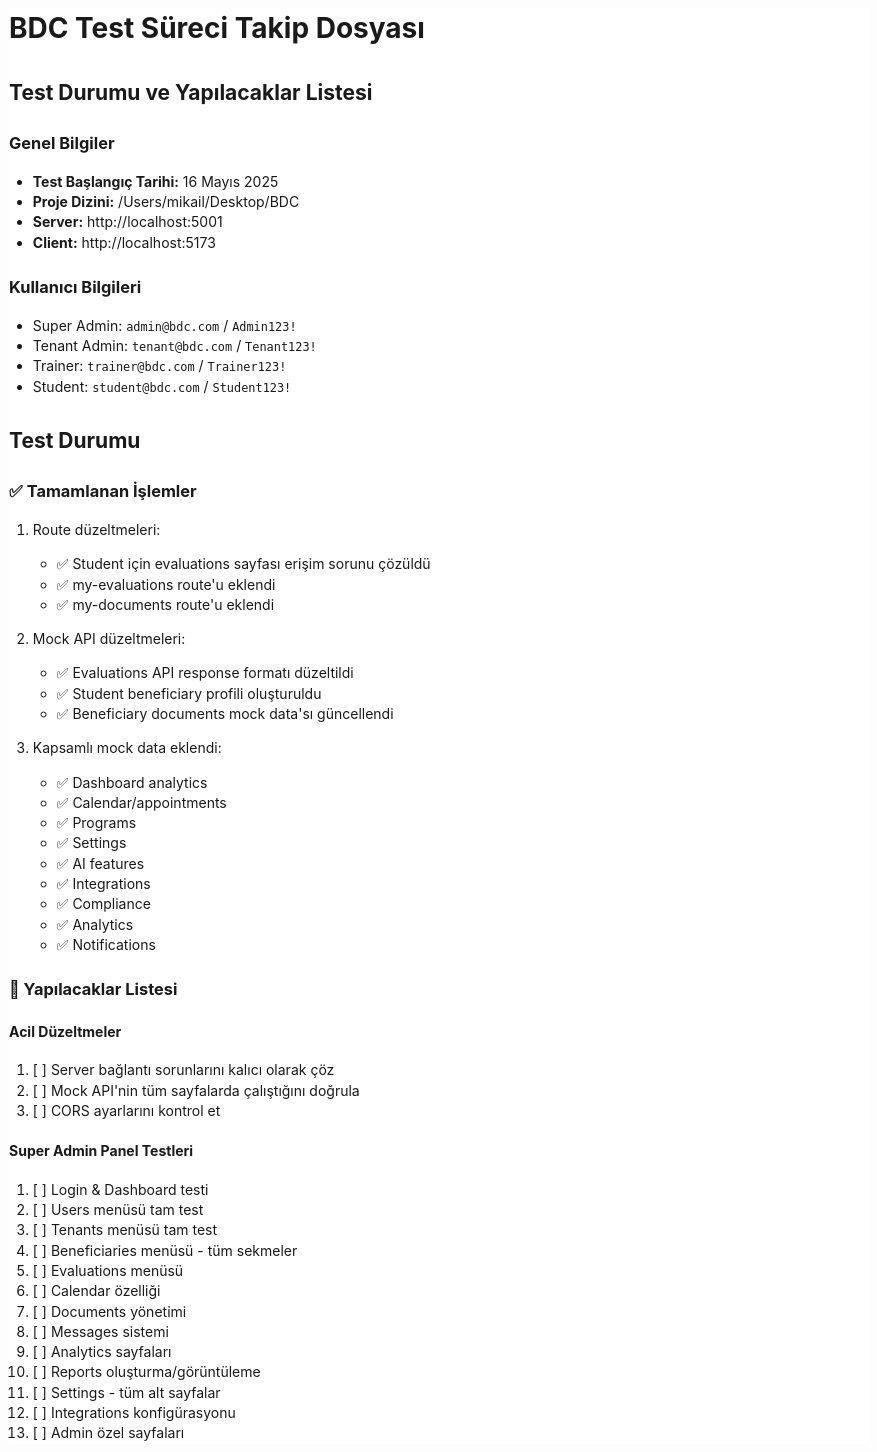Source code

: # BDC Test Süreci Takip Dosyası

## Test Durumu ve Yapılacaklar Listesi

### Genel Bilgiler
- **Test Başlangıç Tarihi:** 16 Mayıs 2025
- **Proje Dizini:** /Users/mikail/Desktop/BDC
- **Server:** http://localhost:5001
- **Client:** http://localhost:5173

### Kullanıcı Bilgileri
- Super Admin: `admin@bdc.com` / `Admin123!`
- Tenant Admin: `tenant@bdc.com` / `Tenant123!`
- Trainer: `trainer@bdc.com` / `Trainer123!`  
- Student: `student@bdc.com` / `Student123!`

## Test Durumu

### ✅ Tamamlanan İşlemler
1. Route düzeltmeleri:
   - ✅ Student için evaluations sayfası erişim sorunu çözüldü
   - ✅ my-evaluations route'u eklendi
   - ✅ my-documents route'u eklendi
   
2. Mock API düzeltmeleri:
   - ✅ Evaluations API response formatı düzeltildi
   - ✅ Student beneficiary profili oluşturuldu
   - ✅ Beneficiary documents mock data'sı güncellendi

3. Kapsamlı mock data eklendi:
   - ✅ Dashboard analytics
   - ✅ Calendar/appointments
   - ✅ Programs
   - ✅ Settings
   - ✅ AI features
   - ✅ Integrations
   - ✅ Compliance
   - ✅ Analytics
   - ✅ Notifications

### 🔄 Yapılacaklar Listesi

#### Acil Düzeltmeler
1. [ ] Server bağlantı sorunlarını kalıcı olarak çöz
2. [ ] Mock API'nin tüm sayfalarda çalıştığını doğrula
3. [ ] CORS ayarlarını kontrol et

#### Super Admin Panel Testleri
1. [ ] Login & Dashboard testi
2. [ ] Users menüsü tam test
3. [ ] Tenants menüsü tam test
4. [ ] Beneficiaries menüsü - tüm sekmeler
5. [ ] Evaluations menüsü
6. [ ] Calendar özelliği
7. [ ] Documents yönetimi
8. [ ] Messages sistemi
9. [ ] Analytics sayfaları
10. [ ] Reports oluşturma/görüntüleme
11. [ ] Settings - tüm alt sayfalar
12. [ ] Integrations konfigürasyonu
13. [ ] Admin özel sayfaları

══════

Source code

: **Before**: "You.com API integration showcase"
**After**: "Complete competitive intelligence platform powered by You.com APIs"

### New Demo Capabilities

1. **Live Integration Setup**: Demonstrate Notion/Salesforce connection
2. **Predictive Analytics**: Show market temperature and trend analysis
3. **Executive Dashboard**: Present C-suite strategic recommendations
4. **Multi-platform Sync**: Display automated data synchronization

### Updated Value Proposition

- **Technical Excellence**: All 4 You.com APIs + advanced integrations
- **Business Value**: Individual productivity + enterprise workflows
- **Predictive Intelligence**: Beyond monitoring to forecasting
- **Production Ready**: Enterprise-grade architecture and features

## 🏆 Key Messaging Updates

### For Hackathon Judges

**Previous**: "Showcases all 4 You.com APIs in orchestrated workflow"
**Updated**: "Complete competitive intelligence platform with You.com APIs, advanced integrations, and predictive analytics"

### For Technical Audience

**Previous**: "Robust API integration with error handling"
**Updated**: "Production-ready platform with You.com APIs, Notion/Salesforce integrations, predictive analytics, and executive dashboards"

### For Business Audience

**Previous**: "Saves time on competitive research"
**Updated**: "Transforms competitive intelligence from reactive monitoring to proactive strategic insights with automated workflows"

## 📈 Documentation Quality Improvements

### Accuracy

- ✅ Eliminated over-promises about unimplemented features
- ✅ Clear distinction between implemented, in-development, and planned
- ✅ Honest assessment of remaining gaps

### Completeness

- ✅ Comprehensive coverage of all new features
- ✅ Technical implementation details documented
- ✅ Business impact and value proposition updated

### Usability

══════

In the part that opens with the line containing "2. Mock API" and closes with the line containing "3. [ ] CORS ayarlarını kontrol et", change "mock data" to "test data" and give those lines again with nothing else altered.

→ Response to this exercise
2. Mock API düzeltmeleri:
   - ✅ Evaluations API response formatı düzeltildi
   - ✅ Student beneficiary profili oluşturuldu
   - ✅ Beneficiary documents test data'sı güncellendi

3. Kapsamlı test data eklendi:
   - ✅ Dashboard analytics
   - ✅ Calendar/appointments
   - ✅ Programs
   - ✅ Settings
   - ✅ AI features
   - ✅ Integrations
   - ✅ Compliance
   - ✅ Analytics
   - ✅ Notifications

### 🔄 Yapılacaklar Listesi

#### Acil Düzeltmeler
1. [ ] Server bağlantı sorunlarını kalıcı olarak çöz
2. [ ] Mock API'nin tüm sayfalarda çalıştığını doğrula
3. [ ] CORS ayarlarını kontrol et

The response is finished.